• Dataset excerpts:

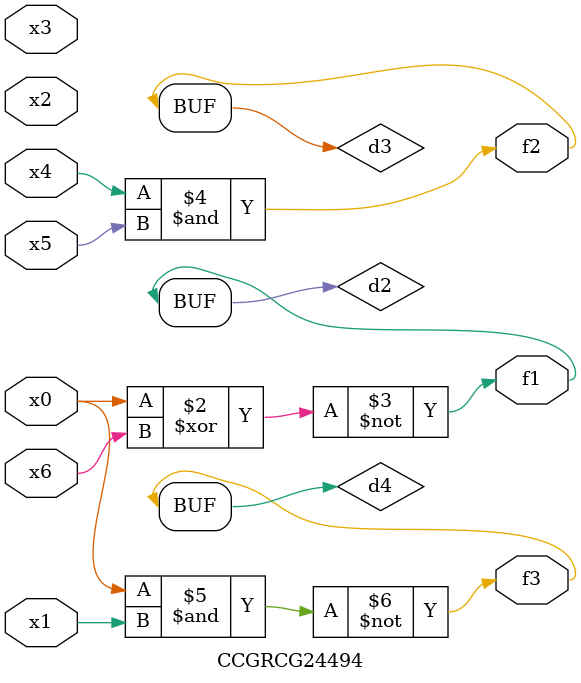
<source format=v>
module CCGRCG24494(
	input x0, x1, x2, x3, x4, x5, x6,
	output f1, f2, f3
);

	wire d1, d2, d3, d4;

	nor (d1, x0);
	xnor (d2, x0, x6);
	and (d3, x4, x5);
	nand (d4, x0, x1);
	assign f1 = d2;
	assign f2 = d3;
	assign f3 = d4;
endmodule

</source>
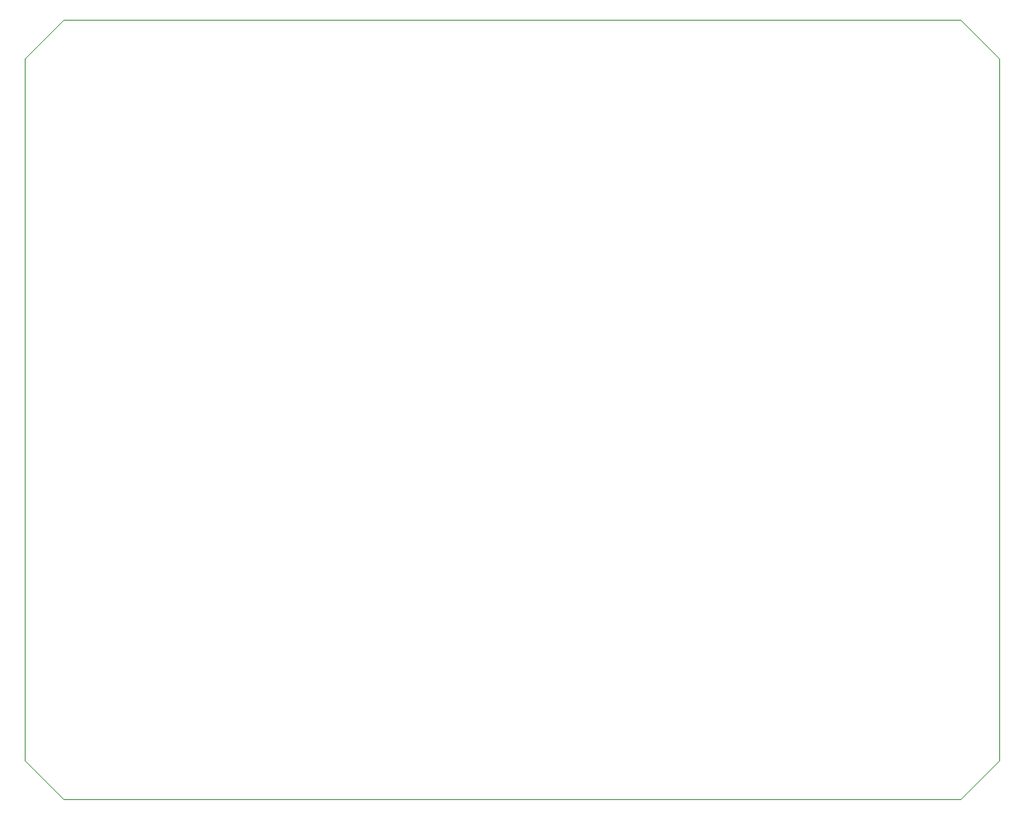
<source format=gko>
G04*
G04 #@! TF.GenerationSoftware,Altium Limited,Altium Designer,23.11.1 (41)*
G04*
G04 Layer_Color=8388736*
%FSLAX25Y25*%
%MOIN*%
G70*
G04*
G04 #@! TF.SameCoordinates,29EA51B2-5BA9-446F-9376-B5E75E75F833*
G04*
G04*
G04 #@! TF.FilePolarity,Positive*
G04*
G01*
G75*
%ADD16C,0.00394*%
D16*
X393701Y-141732D02*
Y-137795D01*
X377953Y-157480D02*
X393701Y-141732D01*
X15748Y-157480D02*
X377953D01*
X0Y-141732D02*
X15748Y-157480D01*
X0Y-141732D02*
Y141732D01*
X15748Y157480D01*
X377953D01*
X393701Y141732D01*
Y-137795D02*
Y141732D01*
M02*

</source>
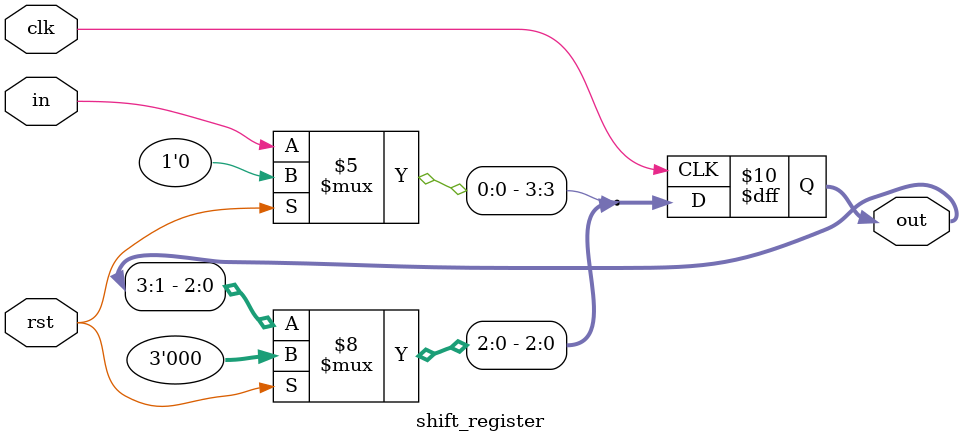
<source format=v>
`timescale 1ns / 1ps

module shift_register (
    input clk,
    input rst,
    input in,
    output reg [3:0] out
);

    always @(posedge clk) begin
        if (rst == 1'b1) begin
            out <= 4'b0000;
        end else begin
            out = out >> 1;
            out[3] = in;
        end
    end

endmodule

</source>
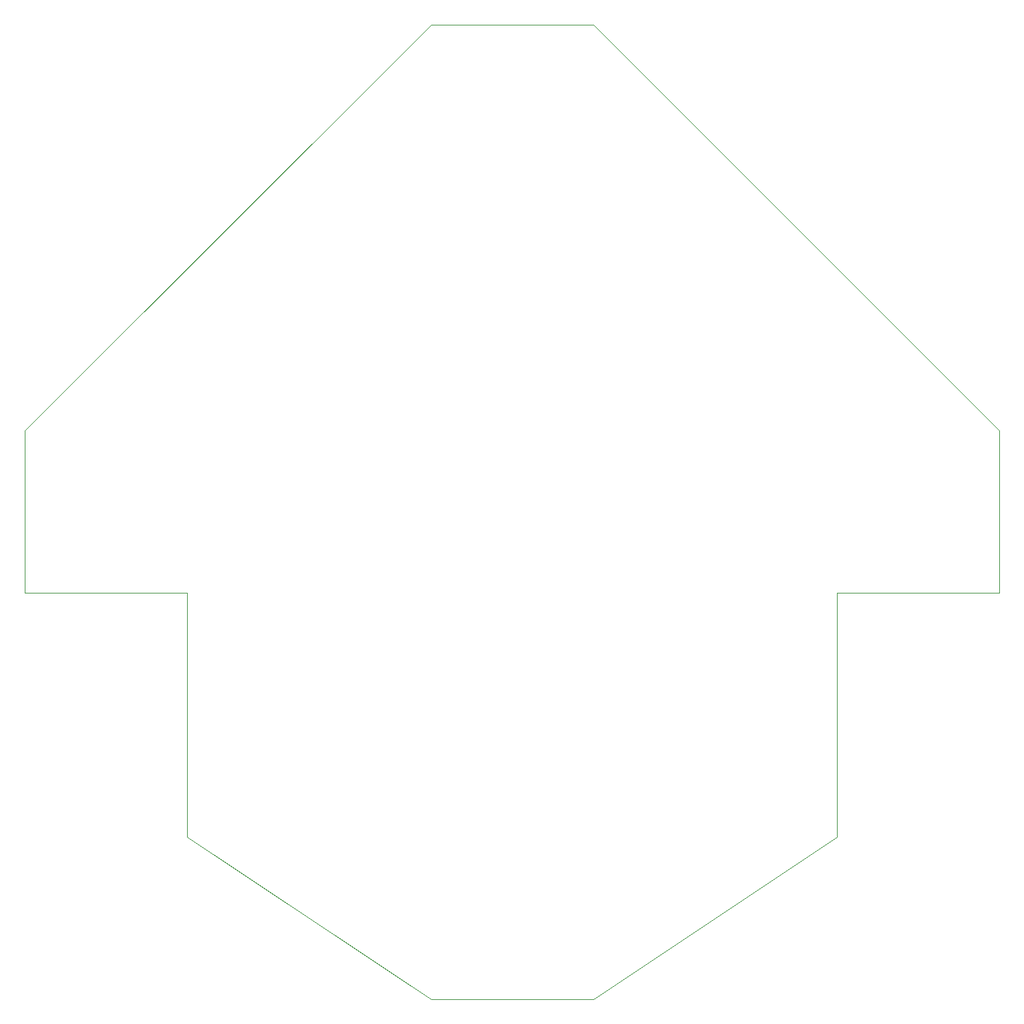
<source format=gbr>
G04 #@! TF.FileFunction,Profile,NP*
%FSLAX46Y46*%
G04 Gerber Fmt 4.6, Leading zero omitted, Abs format (unit mm)*
G04 Created by KiCad (PCBNEW 4.0.4-stable) date 11/01/16 13:58:18*
%MOMM*%
%LPD*%
G01*
G04 APERTURE LIST*
%ADD10C,0.100000*%
G04 APERTURE END LIST*
D10*
X100000000Y-170000000D02*
X100000000Y-180000000D01*
X80000000Y-170000000D02*
X100000000Y-170000000D01*
X80000000Y-150000000D02*
X80000000Y-170000000D01*
X130000000Y-100000000D02*
X80000000Y-150000000D01*
X150000000Y-100000000D02*
X130000000Y-100000000D01*
X200000000Y-150000000D02*
X150000000Y-100000000D01*
X200000000Y-170000000D02*
X200000000Y-150000000D01*
X180000000Y-170000000D02*
X200000000Y-170000000D01*
X180000000Y-200000000D02*
X180000000Y-170000000D01*
X150000000Y-220000000D02*
X180000000Y-200000000D01*
X130000000Y-220000000D02*
X150000000Y-220000000D01*
X100000000Y-200000000D02*
X130000000Y-220000000D01*
X100000000Y-180000000D02*
X100000000Y-200000000D01*
M02*

</source>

• What is expected: Set down each entry above word for word, without its pictures.

• Response:
<source format=v>
module CCGRCG24494(
	input x0, x1, x2, x3, x4, x5, x6,
	output f1, f2, f3
);

	wire d1, d2, d3, d4;

	nor (d1, x0);
	xnor (d2, x0, x6);
	and (d3, x4, x5);
	nand (d4, x0, x1);
	assign f1 = d2;
	assign f2 = d3;
	assign f3 = d4;
endmodule

</source>
<source format=gko>
G04*
G04 #@! TF.GenerationSoftware,Altium Limited,Altium Designer,23.11.1 (41)*
G04*
G04 Layer_Color=8388736*
%FSLAX25Y25*%
%MOIN*%
G70*
G04*
G04 #@! TF.SameCoordinates,29EA51B2-5BA9-446F-9376-B5E75E75F833*
G04*
G04*
G04 #@! TF.FilePolarity,Positive*
G04*
G01*
G75*
%ADD16C,0.00394*%
D16*
X393701Y-141732D02*
Y-137795D01*
X377953Y-157480D02*
X393701Y-141732D01*
X15748Y-157480D02*
X377953D01*
X0Y-141732D02*
X15748Y-157480D01*
X0Y-141732D02*
Y141732D01*
X15748Y157480D01*
X377953D01*
X393701Y141732D01*
Y-137795D02*
Y141732D01*
M02*

</source>
<source format=v>
`timescale 1ns / 1ps

module shift_register (
    input clk,
    input rst,
    input in,
    output reg [3:0] out
);

    always @(posedge clk) begin
        if (rst == 1'b1) begin
            out <= 4'b0000;
        end else begin
            out = out >> 1;
            out[3] = in;
        end
    end

endmodule

</source>
<source format=gbr>
G04 #@! TF.FileFunction,Profile,NP*
%FSLAX46Y46*%
G04 Gerber Fmt 4.6, Leading zero omitted, Abs format (unit mm)*
G04 Created by KiCad (PCBNEW 4.0.4-stable) date 11/01/16 13:58:18*
%MOMM*%
%LPD*%
G01*
G04 APERTURE LIST*
%ADD10C,0.100000*%
G04 APERTURE END LIST*
D10*
X100000000Y-170000000D02*
X100000000Y-180000000D01*
X80000000Y-170000000D02*
X100000000Y-170000000D01*
X80000000Y-150000000D02*
X80000000Y-170000000D01*
X130000000Y-100000000D02*
X80000000Y-150000000D01*
X150000000Y-100000000D02*
X130000000Y-100000000D01*
X200000000Y-150000000D02*
X150000000Y-100000000D01*
X200000000Y-170000000D02*
X200000000Y-150000000D01*
X180000000Y-170000000D02*
X200000000Y-170000000D01*
X180000000Y-200000000D02*
X180000000Y-170000000D01*
X150000000Y-220000000D02*
X180000000Y-200000000D01*
X130000000Y-220000000D02*
X150000000Y-220000000D01*
X100000000Y-200000000D02*
X130000000Y-220000000D01*
X100000000Y-180000000D02*
X100000000Y-200000000D01*
M02*

</source>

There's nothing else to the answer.